The decision halts all player activity as relates to their clubs including free-agent signings, trades and use of team facilities.
“Despite the league’s best efforts to make a deal with the Players Association, we were unable to extend our 26 year-long history of labor peace and come to an agreement with the MLBPA before the current CBA expired,” MLB Commissioner Rob Manfred said.
“Therefore, we have been forced to commence a lockout of Major League players, effective at 12:01 a.m. ET on Dec. 2.”
The lockout marks the first work stoppage in MLB since the players’ strike of 1994-95.
That dispute forced a premature end to the season, delayed the start of the following year’s campaign and turned off fans, with attendances plummeting when play finally resumed.
“The shutdown is a dramatic measure, regardless of the timing,” the players’ association (MLBPA) said.
“It was the owners’ choice, plain and simple, specifically calculated to pressure players into relinquishing rights and benefits and abandoning good faith bargaining proposals.

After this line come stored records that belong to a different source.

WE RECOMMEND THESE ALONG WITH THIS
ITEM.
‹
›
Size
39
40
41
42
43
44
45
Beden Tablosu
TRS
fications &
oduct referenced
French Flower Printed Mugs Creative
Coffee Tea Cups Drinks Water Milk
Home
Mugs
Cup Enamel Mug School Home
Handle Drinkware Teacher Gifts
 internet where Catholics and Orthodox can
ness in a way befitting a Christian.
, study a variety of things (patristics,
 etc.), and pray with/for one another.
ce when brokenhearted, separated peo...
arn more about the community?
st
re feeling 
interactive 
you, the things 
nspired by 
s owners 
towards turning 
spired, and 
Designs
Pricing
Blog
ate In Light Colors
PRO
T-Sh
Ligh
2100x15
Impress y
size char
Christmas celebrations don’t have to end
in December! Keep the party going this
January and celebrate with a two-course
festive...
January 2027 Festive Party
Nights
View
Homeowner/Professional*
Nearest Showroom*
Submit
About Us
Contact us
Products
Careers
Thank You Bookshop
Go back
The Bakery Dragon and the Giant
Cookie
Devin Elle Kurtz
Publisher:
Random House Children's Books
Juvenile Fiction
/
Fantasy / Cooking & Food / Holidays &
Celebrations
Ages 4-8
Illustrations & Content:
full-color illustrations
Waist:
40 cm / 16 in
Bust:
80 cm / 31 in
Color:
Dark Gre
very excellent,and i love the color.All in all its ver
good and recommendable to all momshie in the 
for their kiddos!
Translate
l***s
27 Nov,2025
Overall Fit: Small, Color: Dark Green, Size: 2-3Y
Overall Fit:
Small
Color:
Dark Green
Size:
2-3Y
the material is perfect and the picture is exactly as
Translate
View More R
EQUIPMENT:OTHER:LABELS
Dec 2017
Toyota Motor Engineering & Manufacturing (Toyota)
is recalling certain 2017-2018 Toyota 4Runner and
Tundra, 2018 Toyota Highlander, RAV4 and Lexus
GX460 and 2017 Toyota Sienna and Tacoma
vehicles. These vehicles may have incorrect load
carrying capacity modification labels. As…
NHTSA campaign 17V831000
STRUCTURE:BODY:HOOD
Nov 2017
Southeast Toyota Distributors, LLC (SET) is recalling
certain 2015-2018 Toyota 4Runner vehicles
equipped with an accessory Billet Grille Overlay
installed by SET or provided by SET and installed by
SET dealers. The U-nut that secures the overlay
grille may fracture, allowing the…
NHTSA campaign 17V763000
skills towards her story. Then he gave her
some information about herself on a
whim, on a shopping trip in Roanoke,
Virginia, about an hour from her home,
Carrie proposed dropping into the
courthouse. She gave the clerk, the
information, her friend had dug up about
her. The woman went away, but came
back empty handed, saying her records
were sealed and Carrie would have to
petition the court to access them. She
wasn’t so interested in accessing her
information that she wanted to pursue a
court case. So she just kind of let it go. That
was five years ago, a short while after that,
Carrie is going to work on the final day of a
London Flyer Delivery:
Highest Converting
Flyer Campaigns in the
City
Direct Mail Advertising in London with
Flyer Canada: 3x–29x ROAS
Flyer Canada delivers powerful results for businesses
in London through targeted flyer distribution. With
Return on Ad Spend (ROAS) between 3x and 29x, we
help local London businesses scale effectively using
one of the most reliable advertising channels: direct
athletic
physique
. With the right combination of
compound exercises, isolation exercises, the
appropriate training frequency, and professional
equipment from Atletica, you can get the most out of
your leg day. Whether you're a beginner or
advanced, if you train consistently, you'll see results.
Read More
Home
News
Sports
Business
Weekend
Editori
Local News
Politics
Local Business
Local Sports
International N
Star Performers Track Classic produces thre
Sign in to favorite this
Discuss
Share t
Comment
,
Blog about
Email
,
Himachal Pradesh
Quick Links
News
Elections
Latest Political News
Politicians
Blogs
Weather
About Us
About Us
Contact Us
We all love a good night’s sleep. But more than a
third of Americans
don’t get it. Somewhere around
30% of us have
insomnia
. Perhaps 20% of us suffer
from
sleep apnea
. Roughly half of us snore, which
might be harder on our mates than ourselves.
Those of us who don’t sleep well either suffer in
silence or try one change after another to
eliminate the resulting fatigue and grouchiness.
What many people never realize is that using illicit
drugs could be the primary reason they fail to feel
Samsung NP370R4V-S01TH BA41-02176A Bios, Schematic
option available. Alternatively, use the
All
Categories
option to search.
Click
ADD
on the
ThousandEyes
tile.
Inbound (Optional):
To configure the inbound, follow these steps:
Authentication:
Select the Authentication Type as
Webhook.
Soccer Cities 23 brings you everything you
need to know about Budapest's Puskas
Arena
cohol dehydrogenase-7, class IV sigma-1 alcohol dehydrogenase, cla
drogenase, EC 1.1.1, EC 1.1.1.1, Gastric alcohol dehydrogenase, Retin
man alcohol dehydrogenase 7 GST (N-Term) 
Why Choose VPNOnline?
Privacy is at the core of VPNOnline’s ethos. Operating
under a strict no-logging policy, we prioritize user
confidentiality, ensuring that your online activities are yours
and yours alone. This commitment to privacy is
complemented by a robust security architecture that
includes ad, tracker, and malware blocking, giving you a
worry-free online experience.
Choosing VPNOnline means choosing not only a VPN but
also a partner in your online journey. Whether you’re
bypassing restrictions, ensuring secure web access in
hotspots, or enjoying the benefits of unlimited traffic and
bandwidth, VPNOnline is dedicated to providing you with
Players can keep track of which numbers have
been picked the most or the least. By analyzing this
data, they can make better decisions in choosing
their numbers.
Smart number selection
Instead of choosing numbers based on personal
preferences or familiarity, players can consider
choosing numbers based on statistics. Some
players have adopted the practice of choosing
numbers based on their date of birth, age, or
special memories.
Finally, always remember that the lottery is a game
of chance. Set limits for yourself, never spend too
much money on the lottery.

“These tactics are not new. We have been here before, and players have risen to the occasion time and again — guided by a solidarity that has been forged over generations. We will do so here again.”
Among the main problem areas, media reports said, were owners and players not agreeing on service time toward free agency, playoff expansion, a luxury tax and possible salary floor, and several proposed rule changes.
ESPN reported that the league had offered to remove direct draft-pick compensation and suggested a draft lottery to disincentivize teams from ‘tanking’ to get a higher draft position.
Manfred said MLB had offered to establish a minimum payroll for all clubs, allow the majority of players to reach free agency earlier, and boosting compensation for all young players including increases in the minimum salary.
“When negotiations lacked momentum, we tried to create some by offering to accept the universal designated hitter, to create a new draft system using a lottery similar to other leagues, and to increase the competitive balance tax threshold that affects only a small number of teams,” he added.
“To be clear: this hard but important step does not necessarily mean games will be canceled.”
The 2022 season is not scheduled to begin until March while players are scheduled to report to ‘Spring Training’ in mid-February.